__The task__.
Reproduce verbatim the lines in the records below, from the line containing "Algun dubte?" through the line containing "info@rentboatscostabrava.com", and nothing else.

__Data extract__.
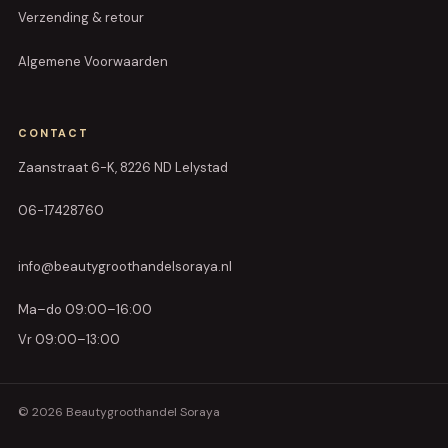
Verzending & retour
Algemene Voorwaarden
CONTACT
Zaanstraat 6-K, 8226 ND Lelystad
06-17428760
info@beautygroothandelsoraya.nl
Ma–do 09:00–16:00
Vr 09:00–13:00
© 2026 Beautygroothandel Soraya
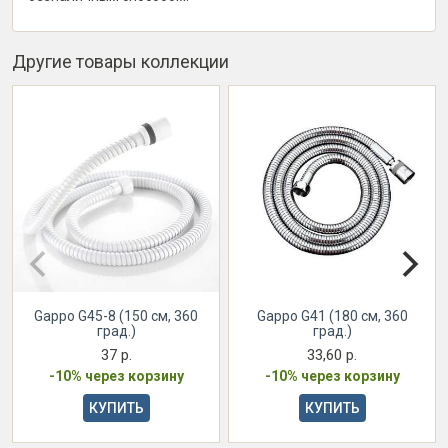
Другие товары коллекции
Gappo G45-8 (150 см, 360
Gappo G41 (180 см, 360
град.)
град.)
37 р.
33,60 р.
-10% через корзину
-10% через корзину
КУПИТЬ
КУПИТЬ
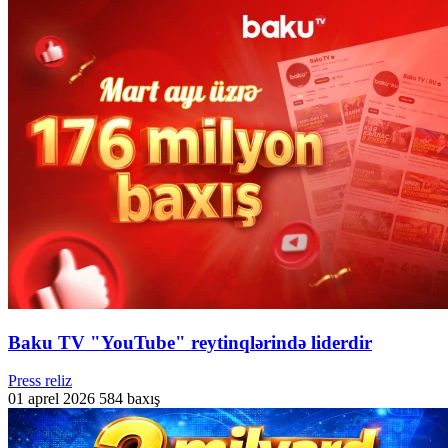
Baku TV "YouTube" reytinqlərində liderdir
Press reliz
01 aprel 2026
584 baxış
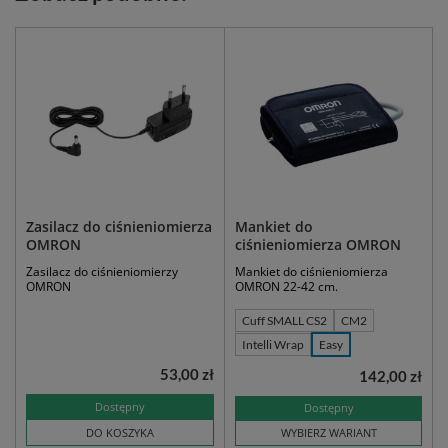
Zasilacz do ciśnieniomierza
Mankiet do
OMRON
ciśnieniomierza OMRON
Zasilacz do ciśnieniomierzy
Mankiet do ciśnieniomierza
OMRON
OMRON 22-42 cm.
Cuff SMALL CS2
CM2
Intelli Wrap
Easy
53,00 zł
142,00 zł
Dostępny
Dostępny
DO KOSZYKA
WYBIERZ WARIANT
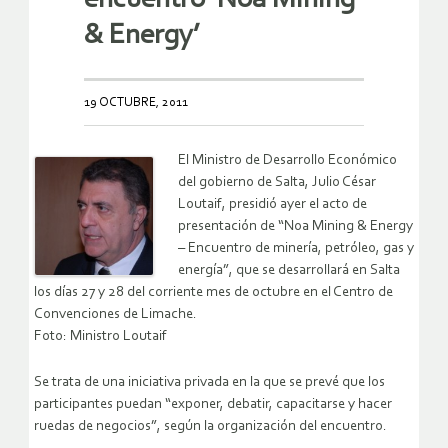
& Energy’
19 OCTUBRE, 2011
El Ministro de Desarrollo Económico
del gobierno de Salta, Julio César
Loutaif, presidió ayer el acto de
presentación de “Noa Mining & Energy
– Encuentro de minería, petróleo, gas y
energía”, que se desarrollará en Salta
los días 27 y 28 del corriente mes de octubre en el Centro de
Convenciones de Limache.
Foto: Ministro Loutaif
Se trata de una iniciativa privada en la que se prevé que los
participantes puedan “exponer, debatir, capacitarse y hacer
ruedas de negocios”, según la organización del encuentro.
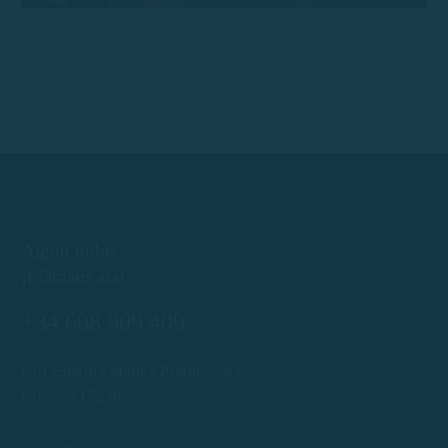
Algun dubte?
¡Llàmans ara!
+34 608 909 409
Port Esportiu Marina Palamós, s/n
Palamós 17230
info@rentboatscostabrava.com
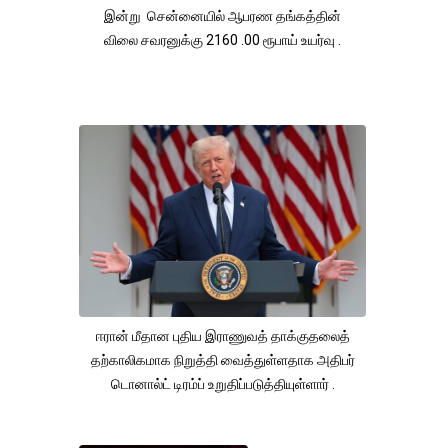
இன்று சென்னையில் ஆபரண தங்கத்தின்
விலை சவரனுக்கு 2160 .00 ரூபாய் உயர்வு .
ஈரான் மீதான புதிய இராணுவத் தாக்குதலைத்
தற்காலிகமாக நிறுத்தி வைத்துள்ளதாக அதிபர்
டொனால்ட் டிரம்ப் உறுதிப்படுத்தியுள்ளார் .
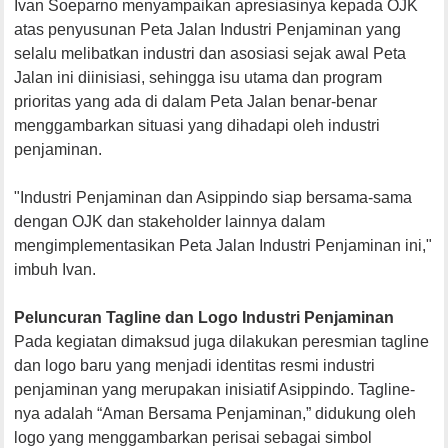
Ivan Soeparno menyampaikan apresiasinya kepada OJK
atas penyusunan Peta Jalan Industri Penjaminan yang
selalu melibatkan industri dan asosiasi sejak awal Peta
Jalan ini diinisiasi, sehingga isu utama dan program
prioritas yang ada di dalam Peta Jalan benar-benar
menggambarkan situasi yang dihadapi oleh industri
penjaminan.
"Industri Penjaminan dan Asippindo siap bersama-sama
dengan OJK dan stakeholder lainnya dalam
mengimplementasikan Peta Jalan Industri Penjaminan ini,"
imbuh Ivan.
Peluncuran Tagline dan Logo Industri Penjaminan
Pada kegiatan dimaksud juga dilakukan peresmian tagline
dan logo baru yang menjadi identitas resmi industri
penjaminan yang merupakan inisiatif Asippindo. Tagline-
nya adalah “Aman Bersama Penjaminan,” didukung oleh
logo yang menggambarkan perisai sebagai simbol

__The completed task__.
Algun dubte?
¡Llàmans ara!
+34 608 909 409
Port Esportiu Marina Palamós, s/n
Palamós 17230
info@rentboatscostabrava.com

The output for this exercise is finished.